# WORK TO BE COMPLETED
Return all the lines below exactly. Any picture among them is omitted.

# DATA PROVIDED
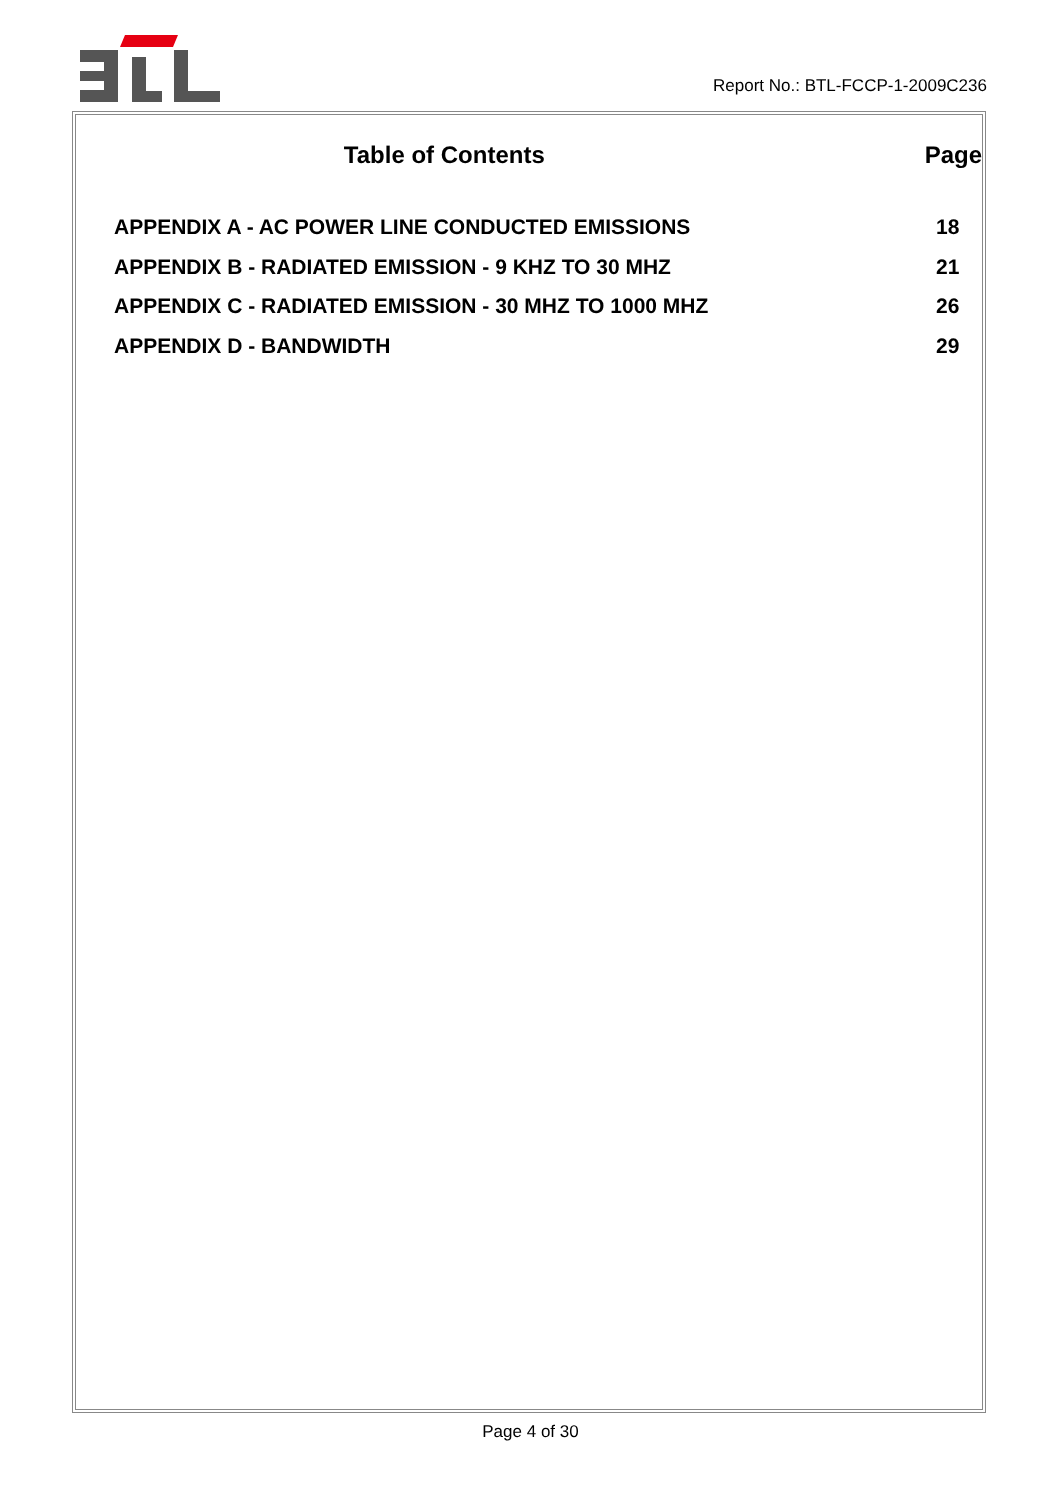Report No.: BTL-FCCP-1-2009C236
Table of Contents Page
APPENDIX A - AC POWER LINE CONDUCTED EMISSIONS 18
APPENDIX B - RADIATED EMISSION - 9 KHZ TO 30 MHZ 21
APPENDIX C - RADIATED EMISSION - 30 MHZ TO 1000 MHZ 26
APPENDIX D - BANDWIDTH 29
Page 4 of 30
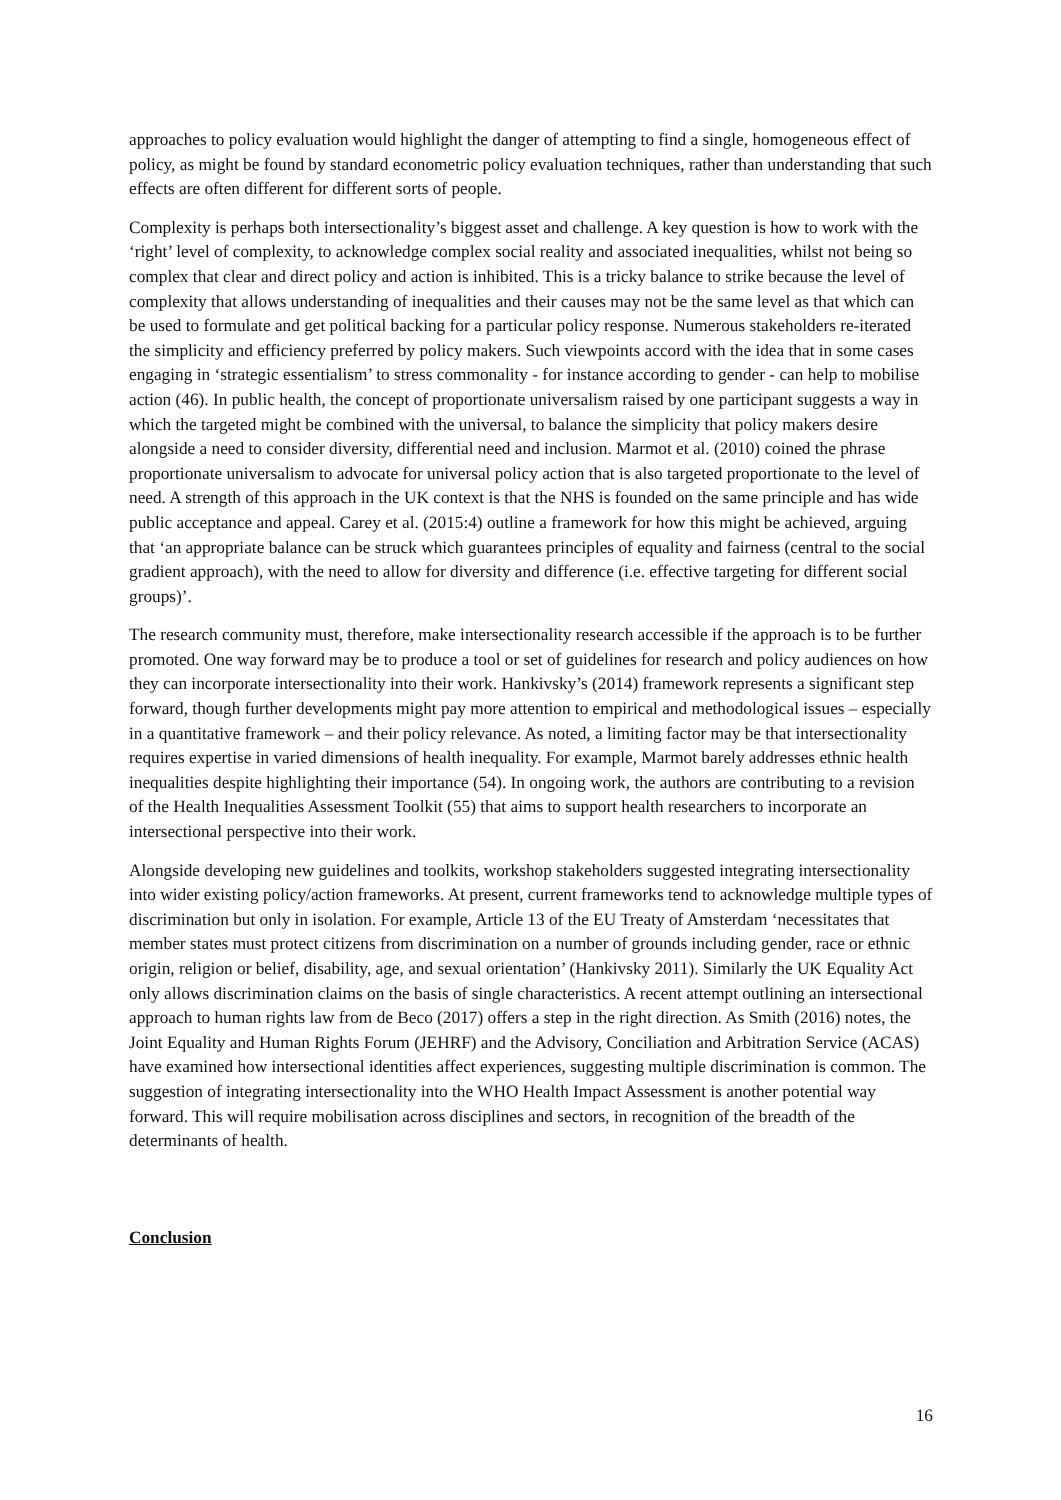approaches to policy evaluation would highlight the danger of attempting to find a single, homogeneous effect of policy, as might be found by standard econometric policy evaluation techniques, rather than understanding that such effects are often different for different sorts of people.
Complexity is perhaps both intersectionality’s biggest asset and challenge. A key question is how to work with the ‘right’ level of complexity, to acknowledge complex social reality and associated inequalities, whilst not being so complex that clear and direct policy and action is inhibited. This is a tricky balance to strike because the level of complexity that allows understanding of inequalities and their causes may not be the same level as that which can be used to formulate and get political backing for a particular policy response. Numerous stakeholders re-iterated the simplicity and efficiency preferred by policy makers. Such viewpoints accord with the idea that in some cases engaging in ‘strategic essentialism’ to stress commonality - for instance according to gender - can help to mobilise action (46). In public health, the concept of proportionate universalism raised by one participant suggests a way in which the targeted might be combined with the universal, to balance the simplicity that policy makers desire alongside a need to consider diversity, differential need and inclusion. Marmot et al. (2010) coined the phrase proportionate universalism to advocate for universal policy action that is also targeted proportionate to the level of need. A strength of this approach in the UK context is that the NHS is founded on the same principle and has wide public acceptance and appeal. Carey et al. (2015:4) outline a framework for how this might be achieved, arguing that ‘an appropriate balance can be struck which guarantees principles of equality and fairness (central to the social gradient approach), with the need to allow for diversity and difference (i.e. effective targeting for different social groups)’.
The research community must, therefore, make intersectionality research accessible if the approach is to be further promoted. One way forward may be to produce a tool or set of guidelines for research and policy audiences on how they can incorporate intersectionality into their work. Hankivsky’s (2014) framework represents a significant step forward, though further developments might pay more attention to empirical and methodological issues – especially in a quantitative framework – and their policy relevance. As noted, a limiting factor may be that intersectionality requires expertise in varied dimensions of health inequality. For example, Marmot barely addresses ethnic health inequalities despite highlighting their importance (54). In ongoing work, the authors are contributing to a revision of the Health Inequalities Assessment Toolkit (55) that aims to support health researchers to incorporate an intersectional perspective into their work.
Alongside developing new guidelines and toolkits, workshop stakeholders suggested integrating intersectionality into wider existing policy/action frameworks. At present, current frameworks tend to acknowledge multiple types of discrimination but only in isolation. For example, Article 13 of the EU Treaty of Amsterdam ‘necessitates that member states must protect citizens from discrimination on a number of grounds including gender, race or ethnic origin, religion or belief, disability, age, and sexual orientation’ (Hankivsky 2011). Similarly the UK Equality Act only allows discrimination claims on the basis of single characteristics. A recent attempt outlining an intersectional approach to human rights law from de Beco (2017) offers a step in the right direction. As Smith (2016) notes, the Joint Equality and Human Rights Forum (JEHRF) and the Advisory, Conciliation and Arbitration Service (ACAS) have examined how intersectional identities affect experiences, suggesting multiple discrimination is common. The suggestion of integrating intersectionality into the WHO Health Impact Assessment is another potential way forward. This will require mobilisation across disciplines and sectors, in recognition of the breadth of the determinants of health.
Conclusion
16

# REPLY TO THE TASK
Report No.: BTL-FCCP-1-2009C236
Table of Contents Page
APPENDIX A - AC POWER LINE CONDUCTED EMISSIONS 18
APPENDIX B - RADIATED EMISSION - 9 KHZ TO 30 MHZ 21
APPENDIX C - RADIATED EMISSION - 30 MHZ TO 1000 MHZ 26
APPENDIX D - BANDWIDTH 29
Page 4 of 30
approaches to policy evaluation would highlight the danger of attempting to find a single, homogeneous effect of policy, as might be found by standard econometric policy evaluation techniques, rather than understanding that such effects are often different for different sorts of people.
Complexity is perhaps both intersectionality’s biggest asset and challenge. A key question is how to work with the ‘right’ level of complexity, to acknowledge complex social reality and associated inequalities, whilst not being so complex that clear and direct policy and action is inhibited. This is a tricky balance to strike because the level of complexity that allows understanding of inequalities and their causes may not be the same level as that which can be used to formulate and get political backing for a particular policy response. Numerous stakeholders re-iterated the simplicity and efficiency preferred by policy makers. Such viewpoints accord with the idea that in some cases engaging in ‘strategic essentialism’ to stress commonality - for instance according to gender - can help to mobilise action (46). In public health, the concept of proportionate universalism raised by one participant suggests a way in which the targeted might be combined with the universal, to balance the simplicity that policy makers desire alongside a need to consider diversity, differential need and inclusion. Marmot et al. (2010) coined the phrase proportionate universalism to advocate for universal policy action that is also targeted proportionate to the level of need. A strength of this approach in the UK context is that the NHS is founded on the same principle and has wide public acceptance and appeal. Carey et al. (2015:4) outline a framework for how this might be achieved, arguing that ‘an appropriate balance can be struck which guarantees principles of equality and fairness (central to the social gradient approach), with the need to allow for diversity and difference (i.e. effective targeting for different social groups)’.
The research community must, therefore, make intersectionality research accessible if the approach is to be further promoted. One way forward may be to produce a tool or set of guidelines for research and policy audiences on how they can incorporate intersectionality into their work. Hankivsky’s (2014) framework represents a significant step forward, though further developments might pay more attention to empirical and methodological issues – especially in a quantitative framework – and their policy relevance. As noted, a limiting factor may be that intersectionality requires expertise in varied dimensions of health inequality. For example, Marmot barely addresses ethnic health inequalities despite highlighting their importance (54). In ongoing work, the authors are contributing to a revision of the Health Inequalities Assessment Toolkit (55) that aims to support health researchers to incorporate an intersectional perspective into their work.
Alongside developing new guidelines and toolkits, workshop stakeholders suggested integrating intersectionality into wider existing policy/action frameworks. At present, current frameworks tend to acknowledge multiple types of discrimination but only in isolation. For example, Article 13 of the EU Treaty of Amsterdam ‘necessitates that member states must protect citizens from discrimination on a number of grounds including gender, race or ethnic origin, religion or belief, disability, age, and sexual orientation’ (Hankivsky 2011). Similarly the UK Equality Act only allows discrimination claims on the basis of single characteristics. A recent attempt outlining an intersectional approach to human rights law from de Beco (2017) offers a step in the right direction. As Smith (2016) notes, the Joint Equality and Human Rights Forum (JEHRF) and the Advisory, Conciliation and Arbitration Service (ACAS) have examined how intersectional identities affect experiences, suggesting multiple discrimination is common. The suggestion of integrating intersectionality into the WHO Health Impact Assessment is another potential way forward. This will require mobilisation across disciplines and sectors, in recognition of the breadth of the determinants of health.
Conclusion
16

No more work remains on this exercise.